About

Fashioned is a newsletter for people who work in fashion, invest in it, or aspire to work in the industry. 

I’m Tiffany, and I’ve been covering fashion, retail and luxury since 2012. I studied journalism at Columbia and ever since, my career has been devoted to bridging the divide between the fashion and finance communities (and boy, is it pretty big). I led China coverage for both Women’s Wear Daily and Business of Fashion, the sector’s most authoritative titles, and along the way I’ve interviewed the top executives at nearly every major fashion group from Kering's Francois Pinault, LVMH’s Sydney Toledano, Chanel president Bruno Pavlovsky, Fast Retailing founder Tadashi Yanai and many more. 

In this newsletter, expect to find a mix of weekly business and cultural musings on style, beauty/wellness, and my own sector, the media. I intend to spotlight under-told stories (and there are so many that don’t get told) because real fashion journalism is so thin. 

Because of who I am–Australian-born, Hong Kong-raised, US-educated, who also spent a chunk of life living in mainland China–that will naturally include a good deal about greater China. My worldview is simultaneously a mix of western (American and a smidge Commonwealth-y) but also Asian. In the last couple of years, visa restrictions and geopolitical tensions means that quality China coverage has really dropped off in English-language so I’d like to somewhat reverse that. That said, in the past I’ve felt quite pigeon-holed in being the Chinese person that covered China. Let’s just settle on this newsletter being both US and China-informed. 
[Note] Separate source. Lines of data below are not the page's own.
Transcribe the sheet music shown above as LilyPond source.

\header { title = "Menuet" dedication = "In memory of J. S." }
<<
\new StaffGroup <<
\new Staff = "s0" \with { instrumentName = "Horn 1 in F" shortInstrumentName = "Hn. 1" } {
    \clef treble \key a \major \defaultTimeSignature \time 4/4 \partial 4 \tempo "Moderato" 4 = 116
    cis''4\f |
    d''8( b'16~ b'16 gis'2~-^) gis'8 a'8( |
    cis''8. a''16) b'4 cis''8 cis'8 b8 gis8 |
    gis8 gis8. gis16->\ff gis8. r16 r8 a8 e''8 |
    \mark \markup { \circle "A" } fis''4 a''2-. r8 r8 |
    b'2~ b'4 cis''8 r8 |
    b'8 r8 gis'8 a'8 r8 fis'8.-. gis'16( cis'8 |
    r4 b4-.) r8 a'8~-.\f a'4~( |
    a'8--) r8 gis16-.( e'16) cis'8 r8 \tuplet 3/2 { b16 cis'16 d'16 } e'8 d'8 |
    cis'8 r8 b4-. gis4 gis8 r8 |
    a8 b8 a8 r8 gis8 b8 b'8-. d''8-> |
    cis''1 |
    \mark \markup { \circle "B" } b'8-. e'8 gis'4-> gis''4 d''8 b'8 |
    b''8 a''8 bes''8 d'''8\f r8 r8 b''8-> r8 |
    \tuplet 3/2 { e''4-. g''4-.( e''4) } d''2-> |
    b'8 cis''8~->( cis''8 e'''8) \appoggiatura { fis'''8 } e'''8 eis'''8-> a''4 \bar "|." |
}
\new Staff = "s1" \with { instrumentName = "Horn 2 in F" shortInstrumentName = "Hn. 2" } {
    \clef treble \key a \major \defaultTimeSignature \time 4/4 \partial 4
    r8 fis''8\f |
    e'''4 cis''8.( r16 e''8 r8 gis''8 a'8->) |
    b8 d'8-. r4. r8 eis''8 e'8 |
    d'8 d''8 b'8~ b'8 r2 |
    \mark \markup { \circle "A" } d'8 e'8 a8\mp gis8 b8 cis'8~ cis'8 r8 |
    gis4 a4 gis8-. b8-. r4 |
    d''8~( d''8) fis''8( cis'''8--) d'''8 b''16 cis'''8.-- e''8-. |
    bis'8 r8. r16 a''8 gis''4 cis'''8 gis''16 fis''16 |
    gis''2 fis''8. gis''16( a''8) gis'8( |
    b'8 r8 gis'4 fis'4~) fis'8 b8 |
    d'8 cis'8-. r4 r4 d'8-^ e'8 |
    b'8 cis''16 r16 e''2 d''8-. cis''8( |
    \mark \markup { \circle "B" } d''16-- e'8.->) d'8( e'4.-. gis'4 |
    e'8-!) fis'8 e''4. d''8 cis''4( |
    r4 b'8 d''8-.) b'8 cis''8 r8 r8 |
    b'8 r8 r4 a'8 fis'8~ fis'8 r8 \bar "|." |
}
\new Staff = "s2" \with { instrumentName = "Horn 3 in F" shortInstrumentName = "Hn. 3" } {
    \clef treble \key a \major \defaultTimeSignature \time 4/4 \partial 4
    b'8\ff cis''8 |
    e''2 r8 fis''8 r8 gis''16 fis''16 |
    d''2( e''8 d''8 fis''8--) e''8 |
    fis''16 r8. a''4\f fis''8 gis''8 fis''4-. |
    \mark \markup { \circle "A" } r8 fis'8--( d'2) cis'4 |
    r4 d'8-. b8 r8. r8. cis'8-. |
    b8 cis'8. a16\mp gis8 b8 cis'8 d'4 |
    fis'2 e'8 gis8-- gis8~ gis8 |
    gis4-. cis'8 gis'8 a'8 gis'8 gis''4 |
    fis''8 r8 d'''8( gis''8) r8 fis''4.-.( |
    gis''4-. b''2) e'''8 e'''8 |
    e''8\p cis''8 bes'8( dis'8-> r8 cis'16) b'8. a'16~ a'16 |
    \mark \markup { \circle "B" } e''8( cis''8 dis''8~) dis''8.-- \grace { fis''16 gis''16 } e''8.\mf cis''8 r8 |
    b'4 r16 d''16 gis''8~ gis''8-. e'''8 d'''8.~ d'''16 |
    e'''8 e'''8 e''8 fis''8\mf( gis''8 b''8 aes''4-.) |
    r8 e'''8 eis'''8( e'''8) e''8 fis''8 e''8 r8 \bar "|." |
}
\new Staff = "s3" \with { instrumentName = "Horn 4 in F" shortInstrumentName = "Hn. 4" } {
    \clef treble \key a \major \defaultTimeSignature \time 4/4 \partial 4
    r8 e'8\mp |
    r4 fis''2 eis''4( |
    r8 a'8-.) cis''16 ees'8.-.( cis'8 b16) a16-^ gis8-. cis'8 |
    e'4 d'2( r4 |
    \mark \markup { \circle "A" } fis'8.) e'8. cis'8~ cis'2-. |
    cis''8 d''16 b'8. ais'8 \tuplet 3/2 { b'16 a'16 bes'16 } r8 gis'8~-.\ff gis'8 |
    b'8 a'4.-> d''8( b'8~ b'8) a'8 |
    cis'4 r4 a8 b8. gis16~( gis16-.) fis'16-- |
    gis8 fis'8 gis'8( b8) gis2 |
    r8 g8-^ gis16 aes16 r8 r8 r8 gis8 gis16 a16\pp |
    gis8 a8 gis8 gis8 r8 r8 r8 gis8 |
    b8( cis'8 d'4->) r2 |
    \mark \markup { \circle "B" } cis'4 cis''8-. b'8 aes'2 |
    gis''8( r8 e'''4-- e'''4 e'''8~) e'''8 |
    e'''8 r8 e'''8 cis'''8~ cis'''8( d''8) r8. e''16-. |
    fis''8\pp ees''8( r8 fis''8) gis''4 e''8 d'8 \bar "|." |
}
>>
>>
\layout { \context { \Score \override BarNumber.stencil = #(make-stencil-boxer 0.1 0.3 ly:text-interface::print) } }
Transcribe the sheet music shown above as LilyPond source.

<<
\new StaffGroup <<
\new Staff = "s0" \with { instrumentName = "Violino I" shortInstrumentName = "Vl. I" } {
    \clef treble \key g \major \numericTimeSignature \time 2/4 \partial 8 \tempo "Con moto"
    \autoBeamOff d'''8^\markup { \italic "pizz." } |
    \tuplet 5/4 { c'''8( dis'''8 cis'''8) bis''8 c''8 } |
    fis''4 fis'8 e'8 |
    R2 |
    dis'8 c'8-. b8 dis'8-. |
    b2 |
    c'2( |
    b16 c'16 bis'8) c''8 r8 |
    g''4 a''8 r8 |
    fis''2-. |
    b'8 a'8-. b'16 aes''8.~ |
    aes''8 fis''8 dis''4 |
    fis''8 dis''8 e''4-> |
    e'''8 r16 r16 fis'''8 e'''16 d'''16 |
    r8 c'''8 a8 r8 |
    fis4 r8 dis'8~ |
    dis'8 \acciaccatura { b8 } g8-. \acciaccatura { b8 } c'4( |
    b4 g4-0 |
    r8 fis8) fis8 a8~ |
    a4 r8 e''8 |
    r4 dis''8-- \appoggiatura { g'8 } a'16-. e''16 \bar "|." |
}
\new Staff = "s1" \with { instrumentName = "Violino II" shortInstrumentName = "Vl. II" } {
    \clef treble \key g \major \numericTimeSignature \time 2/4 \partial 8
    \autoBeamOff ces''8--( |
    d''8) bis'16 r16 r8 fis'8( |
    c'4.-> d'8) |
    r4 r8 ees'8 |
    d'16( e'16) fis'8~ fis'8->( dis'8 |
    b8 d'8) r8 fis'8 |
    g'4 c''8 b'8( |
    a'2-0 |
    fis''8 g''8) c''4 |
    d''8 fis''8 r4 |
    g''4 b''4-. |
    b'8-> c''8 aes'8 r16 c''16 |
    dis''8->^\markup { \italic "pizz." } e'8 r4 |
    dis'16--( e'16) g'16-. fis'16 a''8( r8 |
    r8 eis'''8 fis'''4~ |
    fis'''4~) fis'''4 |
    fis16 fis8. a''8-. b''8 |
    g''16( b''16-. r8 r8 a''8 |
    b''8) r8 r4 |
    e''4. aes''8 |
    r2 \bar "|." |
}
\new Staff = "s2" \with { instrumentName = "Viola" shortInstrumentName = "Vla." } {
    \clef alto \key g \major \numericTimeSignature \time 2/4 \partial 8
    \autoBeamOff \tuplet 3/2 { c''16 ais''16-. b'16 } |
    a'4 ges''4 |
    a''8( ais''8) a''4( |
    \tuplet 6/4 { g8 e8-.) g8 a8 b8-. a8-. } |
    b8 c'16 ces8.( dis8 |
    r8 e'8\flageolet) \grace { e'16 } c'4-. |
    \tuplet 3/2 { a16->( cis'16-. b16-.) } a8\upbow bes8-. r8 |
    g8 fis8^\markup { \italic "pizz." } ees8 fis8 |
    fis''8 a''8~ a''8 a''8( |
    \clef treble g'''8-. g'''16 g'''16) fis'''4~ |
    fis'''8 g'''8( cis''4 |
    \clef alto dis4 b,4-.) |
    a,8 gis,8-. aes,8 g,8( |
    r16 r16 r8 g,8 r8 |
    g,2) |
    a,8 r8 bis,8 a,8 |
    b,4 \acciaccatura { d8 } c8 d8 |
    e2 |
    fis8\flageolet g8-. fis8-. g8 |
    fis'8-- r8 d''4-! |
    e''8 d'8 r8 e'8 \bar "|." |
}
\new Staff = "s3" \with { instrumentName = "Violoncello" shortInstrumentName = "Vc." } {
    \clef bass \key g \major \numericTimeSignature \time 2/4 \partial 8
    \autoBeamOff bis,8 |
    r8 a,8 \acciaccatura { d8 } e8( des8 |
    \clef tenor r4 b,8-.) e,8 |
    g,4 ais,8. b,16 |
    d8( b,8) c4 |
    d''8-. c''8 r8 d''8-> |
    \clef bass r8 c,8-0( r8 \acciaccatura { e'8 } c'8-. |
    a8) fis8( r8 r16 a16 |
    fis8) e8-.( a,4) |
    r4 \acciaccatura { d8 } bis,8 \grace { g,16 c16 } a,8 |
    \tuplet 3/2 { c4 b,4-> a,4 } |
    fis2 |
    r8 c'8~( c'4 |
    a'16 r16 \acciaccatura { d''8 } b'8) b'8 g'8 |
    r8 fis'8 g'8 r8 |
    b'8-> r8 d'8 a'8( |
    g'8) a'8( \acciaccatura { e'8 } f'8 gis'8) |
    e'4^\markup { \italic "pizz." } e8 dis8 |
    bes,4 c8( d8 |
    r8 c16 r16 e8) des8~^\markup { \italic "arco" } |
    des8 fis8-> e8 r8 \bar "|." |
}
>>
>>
Last but not least, I intend to structure this partially as a guide to working in the fashion industry–providing the kind of information about this nebulous, “glamorous” and frankly cut-throat industry that I wish I had when I was younger. So stay tuned for unvarnished one-on-ones with key fashion figures (designers, tastemakers, entrepreneurs, investors and more) that offer real actionable advice. 

Why do it in this format? The problems with traditional media are many-fold and are well-laid out here and here. But lately (and by lately, I mean for at least two years) I haven’t been able to stop thinking about the paradigm shift due to a new attention and creator economy. 

As someone who trained formally as a journalist, I’d always sensed that getting called an influencer carried more than just a tinge of condescension, a slur almost—and that’s why I never took that route earlier. In certain circles, it still carries that stigma. But I think of influencers and creators as two different tribes.

It’s semantics somewhat but to me influencers are the 1.0 version of social media where aspirational (often unattainable) flex culture reigned supreme. The communication follows a top-down approach–where influencers try to dictate how their followers should think and behave–not dissimilar in a way to some legacy media brands. And particularly with fashion influencers, that can leave the viewers feeling bad about themselves. Creators, on the other hand, are focused on providing value authentically—by educating, entertaining or ideally both—and communicate with their online community in a non-hierarchical way.

To fashion something means to create, so this will be a place for fashioning something new.